On Sat 21 May 2011 00:19, Volker Grabsch <address@hidden> writes:

> Jan Nieuwenhuizen schrieb:
>>     https://github.com/janneke/gub/blob/guile-2.0/gub/specs/guile.py
>>     https://github.com/janneke/gub/tree/guile-2.0/patches
>
> As far as I can see, you have patched libgc to support pthreads
> under MinGW. You forward-ported those patches from libgc-6.8 to 7.2,
> so I'm wondering why those patches didn't make it into upstream
> (i.e. the official libgc project) during that time. Are there any
> issues with those patches that I should know about?
>
> Also, have you actually offered these patches to upstream? If so,
> what's the URL to their bug tracker, or mailing list archive, where
> this issue has been discussed? I haven't been able to find any such
> information in neither the *.py file not the patch files.

FWIW there should be a new libgc tarball out, if not now, then within
the next few days.

The libgc list is address@hidden  I have found the libgc
maintainers to be very responsive.  If there is a problem with mingw and
threads that is fixed by Jan's patches, I'm sure they would be happy to
have them.  Who will submit them there, Jan or Volker?

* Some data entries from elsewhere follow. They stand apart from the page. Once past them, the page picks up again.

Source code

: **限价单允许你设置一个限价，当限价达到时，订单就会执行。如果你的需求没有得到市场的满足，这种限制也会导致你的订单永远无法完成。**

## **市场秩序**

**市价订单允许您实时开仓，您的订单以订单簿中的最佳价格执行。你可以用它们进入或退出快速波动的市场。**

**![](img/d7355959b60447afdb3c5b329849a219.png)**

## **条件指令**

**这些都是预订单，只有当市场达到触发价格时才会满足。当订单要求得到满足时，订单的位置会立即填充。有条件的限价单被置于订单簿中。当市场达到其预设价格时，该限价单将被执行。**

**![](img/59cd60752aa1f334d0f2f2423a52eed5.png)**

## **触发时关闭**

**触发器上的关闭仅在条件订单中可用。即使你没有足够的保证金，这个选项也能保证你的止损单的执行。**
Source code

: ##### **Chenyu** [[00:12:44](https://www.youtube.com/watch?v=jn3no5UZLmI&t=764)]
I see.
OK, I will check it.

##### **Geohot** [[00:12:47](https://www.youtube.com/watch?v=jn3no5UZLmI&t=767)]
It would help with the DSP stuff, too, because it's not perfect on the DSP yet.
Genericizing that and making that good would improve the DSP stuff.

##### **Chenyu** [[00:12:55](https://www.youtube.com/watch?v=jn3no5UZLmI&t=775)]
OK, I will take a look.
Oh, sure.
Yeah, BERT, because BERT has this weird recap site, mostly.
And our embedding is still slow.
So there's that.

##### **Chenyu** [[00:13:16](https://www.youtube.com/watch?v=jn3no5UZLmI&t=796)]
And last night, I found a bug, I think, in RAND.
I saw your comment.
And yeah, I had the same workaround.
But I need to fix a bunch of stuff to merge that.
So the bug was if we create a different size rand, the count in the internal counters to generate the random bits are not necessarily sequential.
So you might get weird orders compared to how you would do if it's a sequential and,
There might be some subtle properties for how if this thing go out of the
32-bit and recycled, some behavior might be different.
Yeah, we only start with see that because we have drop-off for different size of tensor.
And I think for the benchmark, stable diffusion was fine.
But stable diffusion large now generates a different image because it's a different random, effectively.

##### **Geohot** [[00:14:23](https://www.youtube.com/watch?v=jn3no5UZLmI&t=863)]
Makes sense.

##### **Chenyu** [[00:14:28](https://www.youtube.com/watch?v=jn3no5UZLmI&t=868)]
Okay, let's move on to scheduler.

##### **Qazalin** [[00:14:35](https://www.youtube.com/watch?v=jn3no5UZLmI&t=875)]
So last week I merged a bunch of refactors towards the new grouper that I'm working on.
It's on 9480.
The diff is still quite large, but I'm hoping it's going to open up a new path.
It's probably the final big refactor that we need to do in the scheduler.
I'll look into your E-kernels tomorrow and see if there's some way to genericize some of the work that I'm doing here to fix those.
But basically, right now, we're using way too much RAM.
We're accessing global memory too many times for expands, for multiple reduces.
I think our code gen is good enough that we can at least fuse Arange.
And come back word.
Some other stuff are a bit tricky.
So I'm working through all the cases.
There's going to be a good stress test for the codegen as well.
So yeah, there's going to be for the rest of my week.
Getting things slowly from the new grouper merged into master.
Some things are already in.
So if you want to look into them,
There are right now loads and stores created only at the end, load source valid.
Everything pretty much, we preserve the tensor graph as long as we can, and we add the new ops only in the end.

> 2) The struct_timespec / ipv6 / etc. issues
>
> It seems that you solve those issues using an even uglier hack
> than I did. I'm wondering why it is necessary to manipulate the
> config.cache, as providing those variables as ./configure paramters
> worked quite well for me.
>
> Moreover, is this a sensible thing to do anyway? Shouldn't we try
> to fix the configure.ac to make it more portable and to make it
> properly detect those MinGW things in the first place?

I have not looked at the patch, and am away from the internet at the
moment, but patching config.cache isn't really a bad thing, AFAIU.

Here's the deal.  Configure scripts attempt to figure out what features
your system supports by doing configure-time feature checks (not
platform checks).  But if you are cross-compiling, sometimes it doesn't
have all of the information that it needs.  In that case, the configure
script will make an assumption.  When that assumption does not hold for
you, you need to midify the assumption that it's going to make, by
setting a cache variable.

You can set a cache variable on the ./configure command line, or set it
in a config.cache or config.site file.  It doesn't matter which.  In
fact config.site is often the nicest solution, as you don't have to muck
up all of your ./configure invocations.